- INSTRUCTIONS FOR THE TASK
Please carry on the mailing-list reply about relational database design from its final sentence, and keep the data that follows it out of your continuation.

╭─ SELECTED EXCERPT

RE: Relational Database Design

Subject:	RE: Relational Database Design
From:	Marty Michener <>
Date:	Thu, 21 Feb 2002 12:58:30 -0500

At 10:23 AM 2/21/02 +0800, Horst wrote:
>Dear Marty,
>I would be very interested in a short course on "third form relational
>database design", so if you could email me this information I would be
>grateful. These days, coping (well, trying to anyway) with information
>overload means being organized from the start, so any information and
>solutions that I can learn from are most welcome.
>
>Thanks in advance,
>
>Regards and best wishes
>
>Horst
>--
>*********************************************
>Dr. Horst Flotow
>Senior Research Leader
>Center for Natural Product Research
>59A Science Park Drive, The Fleming
>Singapore Science Park
>Singapore 118240

This relational design is basic to all the big guys - using SQL queries,
Ingres, Sun, Oracle, etc.
And example of a simple query of a single table would limit the response to
a group of rows and of selected columns:

SELECT GENUS, SPECIES, ENGLISH FROM SPECIES.DBF WHERE GENUS="Parus"

Ok. The proper title is Third Normal Form Relational Database Design. This
is pretty close to giving you the first half to 3/4 of the instruction you
may need. Let me know what is unclear after printing it out and reading it
carefully.

The basic ideas, that most people grasp intuitively, at least partially are:

You record data as attributes where one file represents one type of thing
in the world.

Each attribute has to have one value for each instance of this thing
(record in the table).

You record data in only one place, then have all other table references to
it use unique KEYS. Think employee ID number, here.

A key is a short UNIQUE character set usually from 2 to 10 characters long,
for most purposes.

The main idea is not to repeat any information in different files (usually
called tables), and not to have varying attributes all on one record in a
table. Each table should be named, so that it includes the real world list
of those things.

Ok, that's enough theory, an example is critical: Let us look at a list of
attributes that we want to save in our recording library, and we will first
evolve a simple case, that will turn out to be how NOT to do it, then show
the advantage of how it is better done, and the advantages and
disadvantages. What do we want to save from a recording session? We'll use
only a few, for starters.

TABLE: CUTSTRY, first try.
Species names,
cut number,
original medium,
original date,
time
recordist
length,
equipment,
quality
archive name
archive location

So we start with a database file with column heading like these, and start
filling it in, to see how it works.

The immediate problems we realize we have are:
1. we are typing in the same species name, over and over, inviting a
spelling or taxonomic oddity error that will later fail to produce a true
search. Plus there is only room for one species per cut!
2. we are also typing in recordists names over and over, same problem.
3. and what about several recordists, or several species? Do we make
multiple columns? (No, this is Not the solution)

This reveals major design flaws: We need to re-define what all these things
are actually basic attributes OF, if not of CUTS!

The table we redefine is called CUTS. A Species name is NOT an attribute
of a cut, but it needs to be associated with it. A recordist name is also
not a cut attribute, but needs associating (linking, or RELATING) to each cut.

╰─
╭─ AVAILABLE DATA

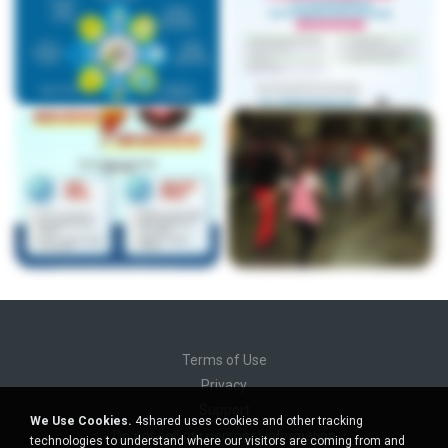
Terms of Use
Privacy
Support
We Use Cookies.
4shared uses cookies and other tracking
Do not sell my personal information
technologies to understand where our visitors are coming from and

╰─

- OUTPUT BELOW
We also will include suggested data types, that reflect actual best
practices for search engines and for accurately representing data. (Zip
codes are NOT numbers, they are character lists; don't believe it? are any
arithmetic functions valid for ZIPS? No, they only serve for sorting into
key values, which is characteristic of characters, not numbers.) C6 means
characters, 6 spaces.

So we make three more tables, and in each we put attributes unique to each
record (instance).
SPECIES:
GSCode C6 KEY, unique. 3 FROM GENUS + 3 FROM SPECIES
Genus c 20
Species C 30
English Name C 30
Spanish Name C30
Vocal? C 1

Examples of SPECIES instances
RANHEC, Rana, hecksheri, River Frog, Rana de Rio, Y
SIASIA, Sialia, sialis, Eastern Bluebird, Azuejo graganta canela, Y
etc.

RECORDISTS:
Rdstcode C3 KEY, unique
Fname C 30
Lname C 30
Rphone C 10
Raddress C 40
Rtown C 25
RSta C 3
RZip C 5

Examples of RECORDISTS instances
KNW, Walt, Knap, ##########, smfkaoejnhdfjkf, Valdostea, GA etc.
MIM, Marty, Michener, 6035981605, 75 Hannah Drive, Hollis, NH, 03049
etc.

STATES:
Rsta C3 KEY, unique
State C 30

GA, Georgia
NH, New Hampshire

Now let's have a go at designing the CUTS table again, knowing better what
does not belong in it:

CUTS:
CUTNO, cut number, C 8, unique
LOCLAT C 8
LOCLON C 8
COUNTRY C 20
original medium, C10
ODATE, original date, D
OTIME, time T
length, N5 in seconds
equipment, mic
equipment, preamp
equipment, recorder
equipment settings, etc.
Quality
archive name C 10
archive location c 15

Notice mainly that we are now listing only things that have a single real
value for each cut.
Things that can have a MANY-TO-ONE relationship do NOT belong in the cuts
table, as they violate the rule: single unique values only. For recordists
and species we must generate new tables, called MANY-TO-MANY tables, to
relate, by unique codes, CUTS to RECORDISTS, or CUTS to SPECIES.

CUTS2RCDST:
CUTNO, C 8
Rdstcode C3

For each record in this table, you can say is an instance of a recordist
(Rdistcode) making the recording (CUTNO).
The date and equipment we already know, as they are truly 1:1 attributes of
CUTNO.

CUTSPECIES
CUTNO C 8
GSCode C6

For each record in this table, you can say it is an instance of SPECIES
GSCode, being recorded somewhere in CUT CUTNO. Notice that because we have
accurately designed this system to reflect real reality, there immediately
are suggested other attributes that describe each species vocalization
itself, and the system can become one level more sophisticated, by
redefining a record as "each instance of a sound from species GSCode
somewhere in CUTNO."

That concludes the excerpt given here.